Just came home from Václav Vorlíček’s Kdo chce zabít Jessii? (1966), or “Who’s Trying to Kill Jessie?” (not “Who Killed Jessie?” as it’s mistranslated in some of the program notes). It’s bouncy and lightly absurdist, like Zazie dans le métro, and has an allegorical condemnation of totalitarian socialism so flagrant that it’s hard to imagine how it got past even the wilting censors of late 1960s Czechoslovakia: a lady scientist has devised a serum that will improve workers’ productivity by removing unruly elements from their dreams. The unintended side-effect, however, is that these unruly elements then materialize in the waking world, where they are provokingly curvaceous, steal the milk bottles of infants, and bite the plumbing.

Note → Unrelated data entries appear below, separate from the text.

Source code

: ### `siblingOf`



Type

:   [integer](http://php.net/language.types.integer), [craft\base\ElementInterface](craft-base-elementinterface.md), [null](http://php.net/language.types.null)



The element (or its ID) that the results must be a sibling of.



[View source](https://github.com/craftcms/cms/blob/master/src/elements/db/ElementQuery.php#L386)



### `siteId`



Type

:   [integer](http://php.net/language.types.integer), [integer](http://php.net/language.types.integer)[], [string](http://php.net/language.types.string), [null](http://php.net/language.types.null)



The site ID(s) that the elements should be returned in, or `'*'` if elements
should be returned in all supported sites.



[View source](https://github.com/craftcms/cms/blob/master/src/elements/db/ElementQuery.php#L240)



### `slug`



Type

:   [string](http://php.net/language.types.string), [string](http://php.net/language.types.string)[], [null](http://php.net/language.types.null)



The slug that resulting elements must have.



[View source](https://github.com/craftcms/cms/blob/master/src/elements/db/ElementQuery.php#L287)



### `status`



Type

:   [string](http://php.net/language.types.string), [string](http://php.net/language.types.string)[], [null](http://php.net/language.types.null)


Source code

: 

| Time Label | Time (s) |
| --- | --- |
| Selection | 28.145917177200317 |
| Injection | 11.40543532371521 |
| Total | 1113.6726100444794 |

But before she injects her husband, who to her dismay does not dream of her, the lady scientist first injects a cow. The cow’s dreams are visible on a large cathode ray tube (prefigurations of Minority Report). Before: the cow in a nightmare is stung by gadflies and dances herky-jerkily across a pasture. After: the same cow is rocked in a hammock, munching on flowers, while a string ensemble plays Handel. Among the scientists invited to witness the experiment is a supposed Brazilian, but in fact, when the Brazilian speaks, his voice is recorded Czech, played backward. It’s just one of the movie’s silly, throwaway jokes, but it felt a little uncanny, because the “Brazilian’s” gibberish is translated by one of his colleagues as a question about the integrity of dreams, and the whole sequence—a dream, recorded speech played backward, speculation about the fragile border between reality and dreams—reminded me of the “Red Room” scene in the first season of Twin Peaks. It would be a rather esoteric source, but I wonder if Lynch ever saw it.